- DATA FOR REVIEW -
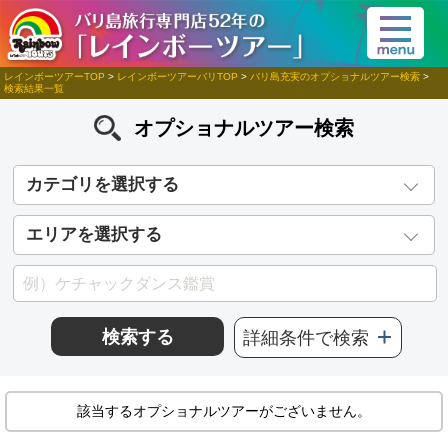
レインボーツアーTOP
>
レインボーツアーバリTOP
>
バリ島充実のオプショナルツアー検索
>
検索結果一覧
オプショナルツアー検索
カテゴリを選択する
エリアを選択する
検索する
詳細条件で検索
該当するオプショナルツアーがございません。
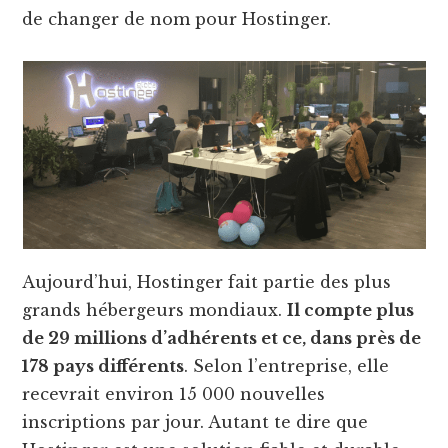
de changer de nom pour Hostinger.
Aujourd’hui, Hostinger fait partie des plus
grands hébergeurs mondiaux.
Il compte plus
de 29 millions d’adhérents et ce, dans près de
178 pays différents
. Selon l’entreprise, elle
recevrait environ 15 000 nouvelles
inscriptions par jour. Autant te dire que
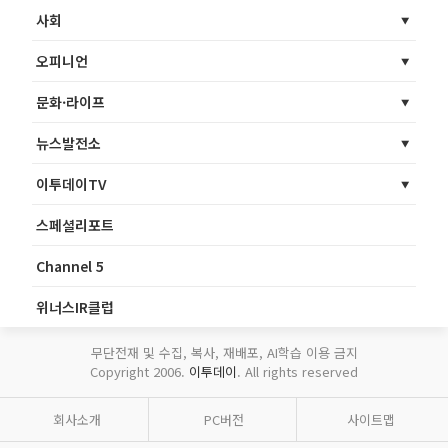
사회
오피니언
문화·라이프
뉴스발전소
이투데이TV
스페셜리포트
Channel 5
위너스IR클럽
무단전재 및 수집, 복사, 재배포, AI학습 이용 금지
Copyright 2006.
이투데이
. All rights reserved
회사소개
PC버전
사이트맵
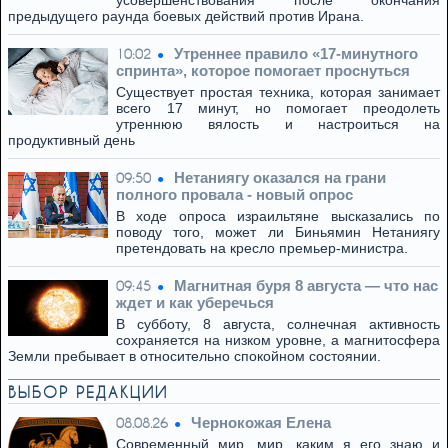
усовершенствования после окончания
предыдущего раунда боевых действий против Ирана.
Утреннее правило «17-минутного
10:02
спринта», которое помогает проснуться
Существует простая техника, которая занимает
всего 17 минут, но помогает преодолеть
утреннюю вялость и настроиться на
продуктивный день
Нетаниягу оказался на грани
09:50
полного провала - новый опрос
В ходе опроса израильтяне высказались по
поводу того, может ли Биньямин Нетаниягу
претендовать на кресло премьер-министра.
Магнитная буря 8 августа — что нас
09:45
ждет и как уберечься
В субботу, 8 августа, солнечная активность
сохраняется на низком уровне, а магнитосфера
Земли пребывает в относительно спокойном состоянии.
ВЫБОР РЕДАКЦИИ
Чернокожая Елена
08.08.26
Современный мир, мир, каким я его знаю и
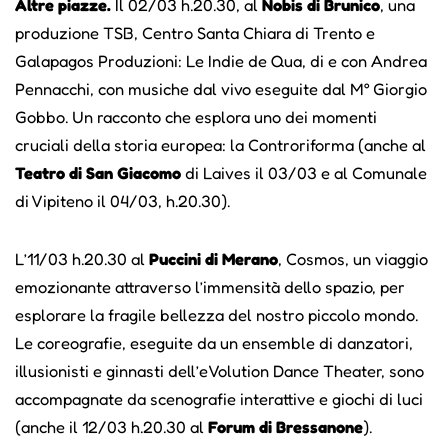
Altre piazze.
Il 02/03 h.20.30, al
Nobis di Brunico
, una
produzione TSB, Centro Santa Chiara di Trento e
Galapagos Produzioni: Le Indie de Qua, di e con Andrea
Pennacchi, con musiche dal vivo eseguite dal M° Giorgio
Gobbo. Un racconto che esplora uno dei momenti
cruciali della storia europea: la Controriforma (anche al
Teatro di San Giacomo
di Laives il 03/03 e al Comunale
di Vipiteno il 04/03, h.20.30).
L’11/03 h.20.30 al
Puccini di Merano
, Cosmos, un viaggio
emozionante attraverso l’immensità dello spazio, per
esplorare la fragile bellezza del nostro piccolo mondo.
Le coreografie, eseguite da un ensemble di danzatori,
illusionisti e ginnasti dell’eVolution Dance Theater, sono
accompagnate da scenografie interattive e giochi di luci
(anche il 12/03 h.20.30 al
Forum di Bressanone
).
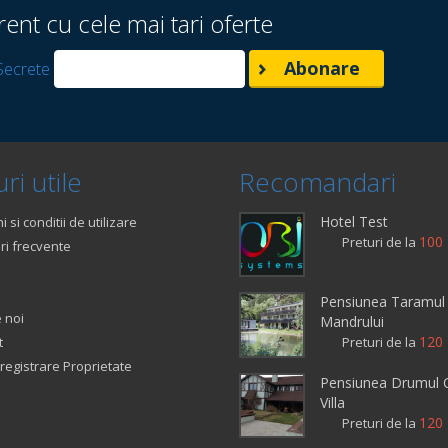
rent cu cele mai tari oferte
Secrete
ri utile
Recomandari
Hotel Test
 si conditii de utilizare
100 
Preturi de la
ri frecvente
Pensiunea Taramul
 noi
Mandrului
120 
t
Preturi de la
registrare Proprietate
Pensiunea Drumul C
Villa
120 
Preturi de la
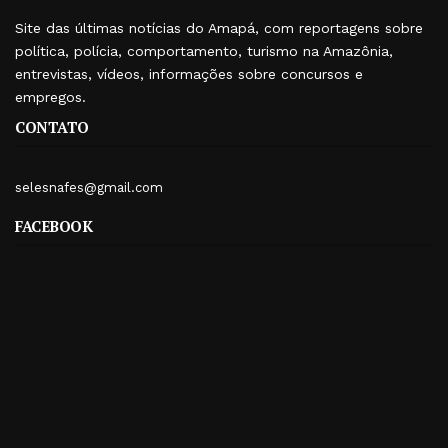
Site das últimas notícias do Amapá, com reportagens sobre
política, polícia, comportamento, turismo na Amazônia,
entrevistas, vídeos, informações sobre concursos e
empregos.
CONTATO
selesnafes@gmail.com
FACEBOOK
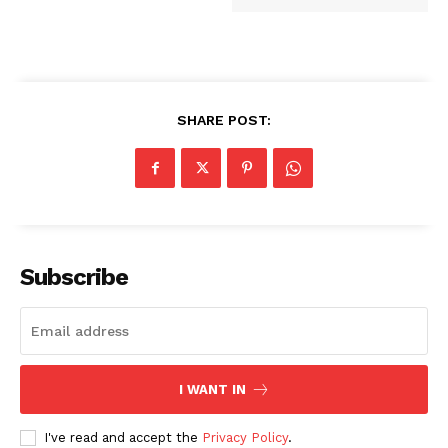
SHARE POST:
Subscribe
I WANT IN
I've read and accept the
Privacy Policy
.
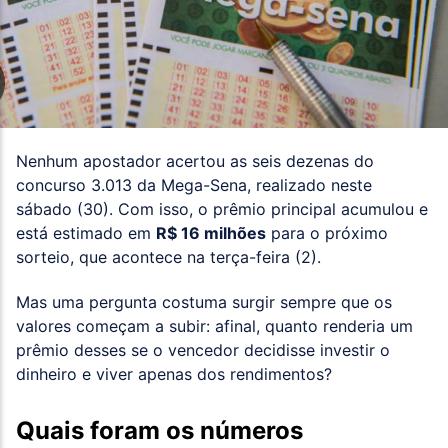
Nenhum apostador acertou as seis dezenas do
concurso 3.013 da Mega-Sena, realizado neste
sábado (30). Com isso, o prêmio principal acumulou e
está estimado em
R$ 16 milhões
para o próximo
sorteio, que acontece na terça-feira (2).
Mas uma pergunta costuma surgir sempre que os
valores começam a subir: afinal, quanto renderia um
prêmio desses se o vencedor decidisse investir o
dinheiro e viver apenas dos rendimentos?
Quais foram os números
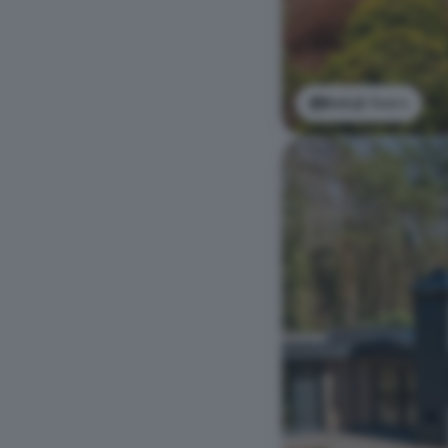
Bekijk foto's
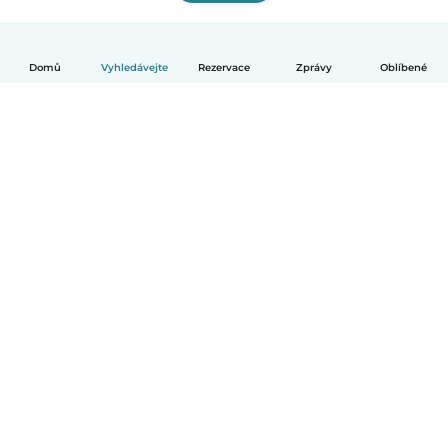
Domů
Vyhledávejte
Rezervace
Zprávy
Oblíbené
Čeština
Jak to funguje
Pomoc
Podmínky a soukromí
Ceník
Údaje o společnosti
Babysits pro Firmy
Komunitní standardy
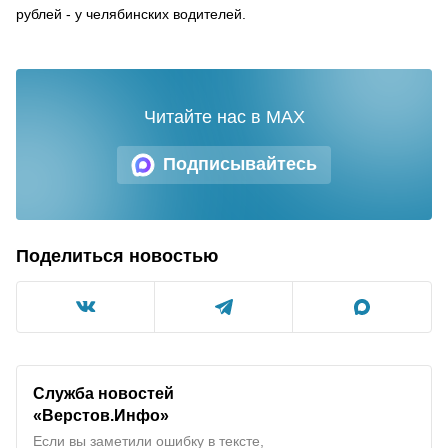
рублей - у челябинских водителей.
Читайте нас в MAX
Подписывайтесь
Поделиться новостью
Служба новостей
«Верстов.Инфо»
Если вы заметили ошибку в тексте,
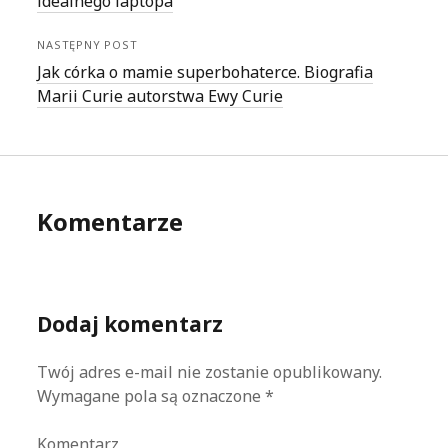
idealnego laptopa
NASTĘPNY POST
Jak córka o mamie superbohaterce. Biografia
Marii Curie autorstwa Ewy Curie
Komentarze
Dodaj komentarz
Twój adres e-mail nie zostanie opublikowany.
Wymagane pola są oznaczone
*
Komentarz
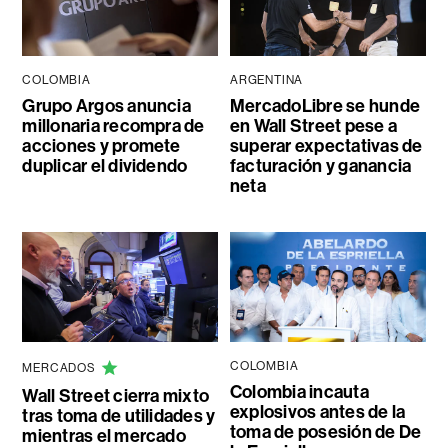
COLOMBIA
ARGENTINA
Grupo Argos anuncia
MercadoLibre se hunde
millonaria recompra de
en Wall Street pese a
acciones y promete
superar expectativas de
duplicar el dividendo
facturación y ganancia
neta
COLOMBIA
MERCADOS
Colombia incauta
Wall Street cierra mixto
explosivos antes de la
tras toma de utilidades y
toma de posesión de De
mientras el mercado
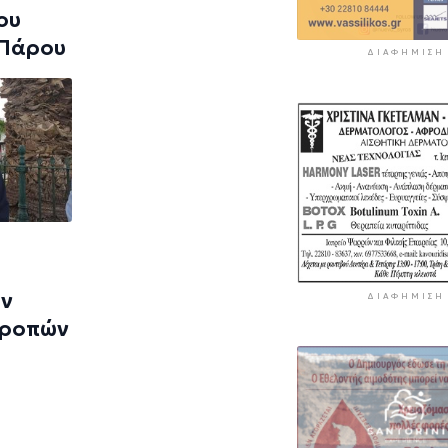
ου
 Πάρου
ΔΙΑΦΉΜΙΣΗ
ων
ΔΙΑΦΉΜΙΣΗ
τροπών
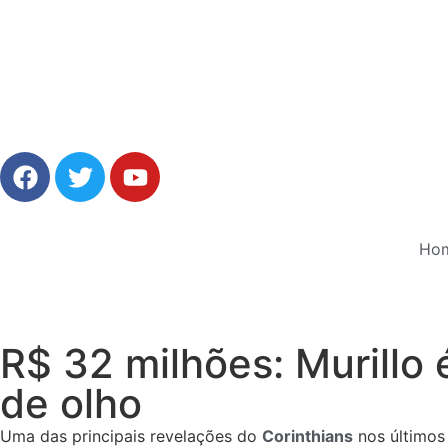
Ho
R$ 32 milhões: Murillo 
de olho
Uma das principais revelações do
Corinthians
nos últimos 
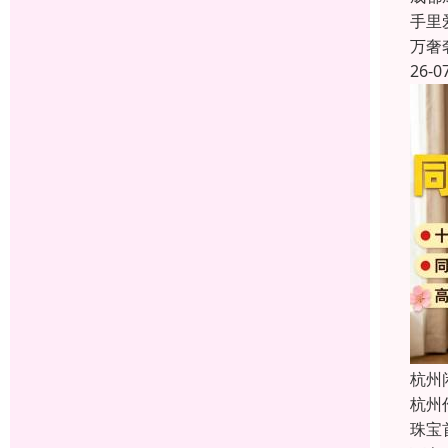
手里
万奢
26-0
杭州
杭州
珠宝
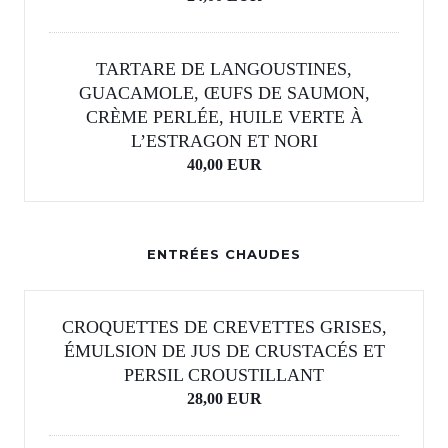
TARTARE DE LANGOUSTINES,
GUACAMOLE, ŒUFS DE SAUMON,
CRÈME PERLÉE, HUILE VERTE À
L’ESTRAGON ET NORI
40,00 EUR
ENTRÉES CHAUDES
CROQUETTES DE CREVETTES GRISES,
ÉMULSION DE JUS DE CRUSTACÉS ET
PERSIL CROUSTILLANT
28,00 EUR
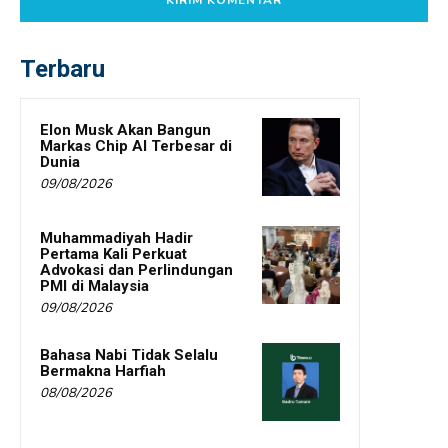
Terbaru
Elon Musk Akan Bangun
Markas Chip AI Terbesar di
Dunia
09/08/2026
Muhammadiyah Hadir
Pertama Kali Perkuat
Advokasi dan Perlindungan
PMI di Malaysia
09/08/2026
Bahasa Nabi Tidak Selalu
Bermakna Harfiah
08/08/2026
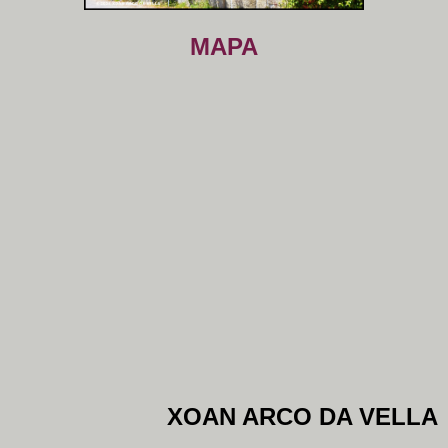
MAPA
XOAN ARCO DA VELLA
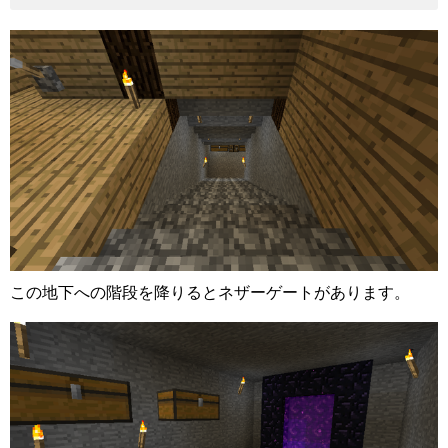
この地下への階段を降りるとネザーゲートがあります。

- WHAT TO WORK ON -
Write out every line of text from the rows above word for word, leaving out the picture lines.

- YOUR SOLUTION -
レインボーツアーTOP
>
レインボーツアーバリTOP
>
バリ島充実のオプショナルツアー検索
>
検索結果一覧
オプショナルツアー検索
カテゴリを選択する
エリアを選択する
検索する
詳細条件で検索
該当するオプショナルツアーがございません。
de changer de nom pour Hostinger.
Aujourd’hui, Hostinger fait partie des plus
grands hébergeurs mondiaux.
Il compte plus
de 29 millions d’adhérents et ce, dans près de
178 pays différents
. Selon l’entreprise, elle
recevrait environ 15 000 nouvelles
inscriptions par jour. Autant te dire que
사회
오피니언
문화·라이프
뉴스발전소
이투데이TV
스페셜리포트
Channel 5
위너스IR클럽
무단전재 및 수집, 복사, 재배포, AI학습 이용 금지
Copyright 2006.
이투데이
. All rights reserved
회사소개
PC버전
사이트맵
усовершенствования после окончания
предыдущего раунда боевых действий против Ирана.
Утреннее правило «17-минутного
10:02
спринта», которое помогает проснуться
Существует простая техника, которая занимает
всего 17 минут, но помогает преодолеть
утреннюю вялость и настроиться на
продуктивный день
Нетаниягу оказался на грани
09:50
полного провала - новый опрос
В ходе опроса израильтяне высказались по
поводу того, может ли Биньямин Нетаниягу
претендовать на кресло премьер-министра.
Магнитная буря 8 августа — что нас
09:45
ждет и как уберечься
В субботу, 8 августа, солнечная активность
сохраняется на низком уровне, а магнитосфера
Земли пребывает в относительно спокойном состоянии.
ВЫБОР РЕДАКЦИИ
Чернокожая Елена
08.08.26
Современный мир, мир, каким я его знаю и
Altre piazze.
Il 02/03 h.20.30, al
Nobis di Brunico
, una
produzione TSB, Centro Santa Chiara di Trento e
Galapagos Produzioni: Le Indie de Qua, di e con Andrea
Pennacchi, con musiche dal vivo eseguite dal M° Giorgio
Gobbo. Un racconto che esplora uno dei momenti
cruciali della storia europea: la Controriforma (anche al
Teatro di San Giacomo
di Laives il 03/03 e al Comunale
di Vipiteno il 04/03, h.20.30).
L’11/03 h.20.30 al
Puccini di Merano
, Cosmos, un viaggio
emozionante attraverso l’immensità dello spazio, per
esplorare la fragile bellezza del nostro piccolo mondo.
Le coreografie, eseguite da un ensemble di danzatori,
illusionisti e ginnasti dell’eVolution Dance Theater, sono
accompagnate da scenografie interattive e giochi di luci
(anche il 12/03 h.20.30 al
Forum di Bressanone
).
rent cu cele mai tari oferte
Secrete
ri utile
Recomandari
Hotel Test
 si conditii de utilizare
100 
Preturi de la
ri frecvente
Pensiunea Taramul
 noi
Mandrului
120 
t
Preturi de la
registrare Proprietate
Pensiunea Drumul C
Villa
120 
Preturi de la
Site das últimas notícias do Amapá, com reportagens sobre
política, polícia, comportamento, turismo na Amazônia,
entrevistas, vídeos, informações sobre concursos e
empregos.
CONTATO
selesnafes@gmail.com
FACEBOOK
SHARE POST:
Subscribe
I WANT IN
I've read and accept the
Privacy Policy
.
Nenhum apostador acertou as seis dezenas do
concurso 3.013 da Mega-Sena, realizado neste
sábado (30). Com isso, o prêmio principal acumulou e
está estimado em
R$ 16 milhões
para o próximo
sorteio, que acontece na terça-feira (2).
Mas uma pergunta costuma surgir sempre que os
valores começam a subir: afinal, quanto renderia um
prêmio desses se o vencedor decidisse investir o
dinheiro e viver apenas dos rendimentos?
Quais foram os números
Bekijk foto's
Domů
Vyhledávejte
Rezervace
Zprávy
Oblíbené
Čeština
Jak to funguje
Pomoc
Podmínky a soukromí
Ceník
Údaje o společnosti
Babysits pro Firmy
Komunitní standardy
рублей - у челябинских водителей.
Читайте нас в MAX
Подписывайтесь
Поделиться новостью
Служба новостей
«Верстов.Инфо»
Если вы заметили ошибку в тексте,
idealnego laptopa
NASTĘPNY POST
Jak córka o mamie superbohaterce. Biografia
Marii Curie autorstwa Ewy Curie
Komentarze
Dodaj komentarz
Twój adres e-mail nie zostanie opublikowany.
Wymagane pola są oznaczone
*
Komentarz
COLOMBIA
ARGENTINA
Grupo Argos anuncia
MercadoLibre se hunde
millonaria recompra de
en Wall Street pese a
acciones y promete
superar expectativas de
duplicar el dividendo
facturación y ganancia
neta
COLOMBIA
MERCADOS
Colombia incauta
Wall Street cierra mixto
explosivos antes de la
tras toma de utilidades y
toma de posesión de De
mientras el mercado
ου
 Πάρου
ΔΙΑΦΉΜΙΣΗ
ων
ΔΙΑΦΉΜΙΣΗ
τροπών
Ho
R$ 32 milhões: Murillo 
de olho
Uma das principais revelações do
Corinthians
nos últimos 
手里
万奢
26-0
杭州
杭州
珠宝
TARTARE DE LANGOUSTINES,
GUACAMOLE, ŒUFS DE SAUMON,
CRÈME PERLÉE, HUILE VERTE À
L’ESTRAGON ET NORI
40,00 EUR
ENTRÉES CHAUDES
CROQUETTES DE CREVETTES GRISES,
ÉMULSION DE JUS DE CRUSTACÉS ET
PERSIL CROUSTILLANT
28,00 EUR
Terbaru
Elon Musk Akan Bangun
Markas Chip AI Terbesar di
Dunia
09/08/2026
Muhammadiyah Hadir
Pertama Kali Perkuat
Advokasi dan Perlindungan
PMI di Malaysia
09/08/2026
Bahasa Nabi Tidak Selalu
Bermakna Harfiah
08/08/2026
MAPA
XOAN ARCO DA VELLA
この地下への階段を降りるとネザーゲートがあります。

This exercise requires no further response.